→ Brief
Write out every line of the data below character for character, without changing anything.

[Items from a dataset]
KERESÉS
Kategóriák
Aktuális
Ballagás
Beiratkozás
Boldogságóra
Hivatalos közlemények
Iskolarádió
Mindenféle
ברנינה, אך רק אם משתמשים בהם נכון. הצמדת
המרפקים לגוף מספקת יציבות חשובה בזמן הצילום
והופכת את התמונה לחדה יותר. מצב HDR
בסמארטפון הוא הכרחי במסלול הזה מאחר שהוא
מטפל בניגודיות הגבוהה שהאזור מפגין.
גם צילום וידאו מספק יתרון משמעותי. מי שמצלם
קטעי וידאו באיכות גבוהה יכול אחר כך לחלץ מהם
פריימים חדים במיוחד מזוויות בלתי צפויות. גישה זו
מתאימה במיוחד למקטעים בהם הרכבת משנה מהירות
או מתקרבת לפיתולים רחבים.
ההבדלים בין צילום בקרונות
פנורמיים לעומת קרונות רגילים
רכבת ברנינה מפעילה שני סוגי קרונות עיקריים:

→ Response
KERESÉS
Kategóriák
Aktuális
Ballagás
Beiratkozás
Boldogságóra
Hivatalos közlemények
Iskolarádió
Mindenféle
ברנינה, אך רק אם משתמשים בהם נכון. הצמדת
המרפקים לגוף מספקת יציבות חשובה בזמן הצילום
והופכת את התמונה לחדה יותר. מצב HDR
בסמארטפון הוא הכרחי במסלול הזה מאחר שהוא
מטפל בניגודיות הגבוהה שהאזור מפגין.
גם צילום וידאו מספק יתרון משמעותי. מי שמצלם
קטעי וידאו באיכות גבוהה יכול אחר כך לחלץ מהם
פריימים חדים במיוחד מזוויות בלתי צפויות. גישה זו
מתאימה במיוחד למקטעים בהם הרכבת משנה מהירות
או מתקרבת לפיתולים רחבים.
ההבדלים בין צילום בקרונות
פנורמיים לעומת קרונות רגילים
רכבת ברנינה מפעילה שני סוגי קרונות עיקריים:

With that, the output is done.